Exercise aim => Every single record needs to be restated word for word.

Records shown =>
○ ○ ○

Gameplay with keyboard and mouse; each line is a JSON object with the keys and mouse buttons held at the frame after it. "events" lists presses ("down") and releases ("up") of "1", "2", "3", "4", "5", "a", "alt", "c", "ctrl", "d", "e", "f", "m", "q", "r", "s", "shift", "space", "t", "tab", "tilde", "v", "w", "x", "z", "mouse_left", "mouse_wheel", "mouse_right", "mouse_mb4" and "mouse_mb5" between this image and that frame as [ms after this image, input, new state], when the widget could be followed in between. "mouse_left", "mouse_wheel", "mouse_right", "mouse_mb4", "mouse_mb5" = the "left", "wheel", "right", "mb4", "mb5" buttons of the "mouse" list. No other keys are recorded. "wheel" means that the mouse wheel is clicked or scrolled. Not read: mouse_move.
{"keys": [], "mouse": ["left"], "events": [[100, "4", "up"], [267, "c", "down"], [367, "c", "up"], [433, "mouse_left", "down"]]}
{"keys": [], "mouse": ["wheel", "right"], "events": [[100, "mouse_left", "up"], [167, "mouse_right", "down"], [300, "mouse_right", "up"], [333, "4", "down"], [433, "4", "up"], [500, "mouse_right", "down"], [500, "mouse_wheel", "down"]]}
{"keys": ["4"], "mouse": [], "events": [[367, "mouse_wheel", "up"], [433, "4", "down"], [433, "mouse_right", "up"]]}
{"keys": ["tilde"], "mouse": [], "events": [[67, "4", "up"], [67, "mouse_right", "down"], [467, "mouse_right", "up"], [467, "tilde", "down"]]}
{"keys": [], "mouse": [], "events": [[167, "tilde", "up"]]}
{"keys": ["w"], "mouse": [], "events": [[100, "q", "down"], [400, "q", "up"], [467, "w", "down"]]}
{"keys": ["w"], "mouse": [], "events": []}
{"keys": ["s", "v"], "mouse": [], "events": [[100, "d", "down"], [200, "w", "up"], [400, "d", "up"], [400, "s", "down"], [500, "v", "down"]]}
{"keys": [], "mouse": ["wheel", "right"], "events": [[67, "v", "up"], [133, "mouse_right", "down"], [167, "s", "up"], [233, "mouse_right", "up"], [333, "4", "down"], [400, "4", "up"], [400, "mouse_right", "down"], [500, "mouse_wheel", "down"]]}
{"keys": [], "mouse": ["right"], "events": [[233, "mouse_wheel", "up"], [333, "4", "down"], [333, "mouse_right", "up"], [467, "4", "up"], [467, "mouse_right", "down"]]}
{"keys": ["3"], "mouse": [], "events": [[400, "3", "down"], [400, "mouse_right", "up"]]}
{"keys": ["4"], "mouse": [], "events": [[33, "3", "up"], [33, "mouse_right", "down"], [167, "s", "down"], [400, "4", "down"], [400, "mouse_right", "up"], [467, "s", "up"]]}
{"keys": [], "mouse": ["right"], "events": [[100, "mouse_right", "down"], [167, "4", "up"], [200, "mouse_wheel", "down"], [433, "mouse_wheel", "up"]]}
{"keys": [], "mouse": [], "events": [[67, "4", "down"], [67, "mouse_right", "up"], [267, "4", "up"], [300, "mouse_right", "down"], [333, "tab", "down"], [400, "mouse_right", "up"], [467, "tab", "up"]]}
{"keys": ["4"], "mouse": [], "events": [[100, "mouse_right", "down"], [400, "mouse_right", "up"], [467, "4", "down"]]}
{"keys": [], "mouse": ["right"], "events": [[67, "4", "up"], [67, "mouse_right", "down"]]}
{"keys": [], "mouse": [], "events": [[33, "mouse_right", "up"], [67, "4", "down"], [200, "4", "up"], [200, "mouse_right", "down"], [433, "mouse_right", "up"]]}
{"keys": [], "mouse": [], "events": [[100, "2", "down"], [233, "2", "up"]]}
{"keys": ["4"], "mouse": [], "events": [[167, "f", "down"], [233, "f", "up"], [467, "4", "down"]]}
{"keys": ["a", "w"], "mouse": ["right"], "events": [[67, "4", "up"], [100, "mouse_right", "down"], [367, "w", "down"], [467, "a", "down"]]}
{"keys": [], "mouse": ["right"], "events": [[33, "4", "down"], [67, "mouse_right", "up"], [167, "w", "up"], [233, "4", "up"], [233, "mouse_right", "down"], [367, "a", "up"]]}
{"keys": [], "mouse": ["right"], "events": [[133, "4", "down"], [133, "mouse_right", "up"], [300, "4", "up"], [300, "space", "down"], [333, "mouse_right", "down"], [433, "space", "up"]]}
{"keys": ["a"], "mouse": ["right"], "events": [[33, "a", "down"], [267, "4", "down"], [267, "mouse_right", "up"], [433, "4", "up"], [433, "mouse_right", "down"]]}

○ ○ ○

Answer to this problem =>
Gameplay with keyboard and mouse; each line is a JSON object with the keys and mouse buttons held at the frame after it. "events" lists presses ("down") and releases ("up") of "1", "2", "3", "4", "5", "a", "alt", "c", "ctrl", "d", "e", "f", "m", "q", "r", "s", "shift", "space", "t", "tab", "tilde", "v", "w", "x", "z", "mouse_left", "mouse_wheel", "mouse_right", "mouse_mb4" and "mouse_mb5" between this image and that frame as [ms after this image, input, new state], when the widget could be followed in between. "mouse_left", "mouse_wheel", "mouse_right", "mouse_mb4", "mouse_mb5" = the "left", "wheel", "right", "mb4", "mb5" buttons of the "mouse" list. No other keys are recorded. "wheel" means that the mouse wheel is clicked or scrolled. Not read: mouse_move.
{"keys": [], "mouse": ["left"], "events": [[100, "4", "up"], [267, "c", "down"], [367, "c", "up"], [433, "mouse_left", "down"]]}
{"keys": [], "mouse": ["wheel", "right"], "events": [[100, "mouse_left", "up"], [167, "mouse_right", "down"], [300, "mouse_right", "up"], [333, "4", "down"], [433, "4", "up"], [500, "mouse_right", "down"], [500, "mouse_wheel", "down"]]}
{"keys": ["4"], "mouse": [], "events": [[367, "mouse_wheel", "up"], [433, "4", "down"], [433, "mouse_right", "up"]]}
{"keys": ["tilde"], "mouse": [], "events": [[67, "4", "up"], [67, "mouse_right", "down"], [467, "mouse_right", "up"], [467, "tilde", "down"]]}
{"keys": [], "mouse": [], "events": [[167, "tilde", "up"]]}
{"keys": ["w"], "mouse": [], "events": [[100, "q", "down"], [400, "q", "up"], [467, "w", "down"]]}
{"keys": ["w"], "mouse": [], "events": []}
{"keys": ["s", "v"], "mouse": [], "events": [[100, "d", "down"], [200, "w", "up"], [400, "d", "up"], [400, "s", "down"], [500, "v", "down"]]}
{"keys": [], "mouse": ["wheel", "right"], "events": [[67, "v", "up"], [133, "mouse_right", "down"], [167, "s", "up"], [233, "mouse_right", "up"], [333, "4", "down"], [400, "4", "up"], [400, "mouse_right", "down"], [500, "mouse_wheel", "down"]]}
{"keys": [], "mouse": ["right"], "events": [[233, "mouse_wheel", "up"], [333, "4", "down"], [333, "mouse_right", "up"], [467, "4", "up"], [467, "mouse_right", "down"]]}
{"keys": ["3"], "mouse": [], "events": [[400, "3", "down"], [400, "mouse_right", "up"]]}
{"keys": ["4"], "mouse": [], "events": [[33, "3", "up"], [33, "mouse_right", "down"], [167, "s", "down"], [400, "4", "down"], [400, "mouse_right", "up"], [467, "s", "up"]]}
{"keys": [], "mouse": ["right"], "events": [[100, "mouse_right", "down"], [167, "4", "up"], [200, "mouse_wheel", "down"], [433, "mouse_wheel", "up"]]}
{"keys": [], "mouse": [], "events": [[67, "4", "down"], [67, "mouse_right", "up"], [267, "4", "up"], [300, "mouse_right", "down"], [333, "tab", "down"], [400, "mouse_right", "up"], [467, "tab", "up"]]}
{"keys": ["4"], "mouse": [], "events": [[100, "mouse_right", "down"], [400, "mouse_right", "up"], [467, "4", "down"]]}
{"keys": [], "mouse": ["right"], "events": [[67, "4", "up"], [67, "mouse_right", "down"]]}
{"keys": [], "mouse": [], "events": [[33, "mouse_right", "up"], [67, "4", "down"], [200, "4", "up"], [200, "mouse_right", "down"], [433, "mouse_right", "up"]]}
{"keys": [], "mouse": [], "events": [[100, "2", "down"], [233, "2", "up"]]}
{"keys": ["4"], "mouse": [], "events": [[167, "f", "down"], [233, "f", "up"], [467, "4", "down"]]}
{"keys": ["a", "w"], "mouse": ["right"], "events": [[67, "4", "up"], [100, "mouse_right", "down"], [367, "w", "down"], [467, "a", "down"]]}
{"keys": [], "mouse": ["right"], "events": [[33, "4", "down"], [67, "mouse_right", "up"], [167, "w", "up"], [233, "4", "up"], [233, "mouse_right", "down"], [367, "a", "up"]]}
{"keys": [], "mouse": ["right"], "events": [[133, "4", "down"], [133, "mouse_right", "up"], [300, "4", "up"], [300, "space", "down"], [333, "mouse_right", "down"], [433, "space", "up"]]}
{"keys": ["a"], "mouse": ["right"], "events": [[33, "a", "down"], [267, "4", "down"], [267, "mouse_right", "up"], [433, "4", "up"], [433, "mouse_right", "down"]]}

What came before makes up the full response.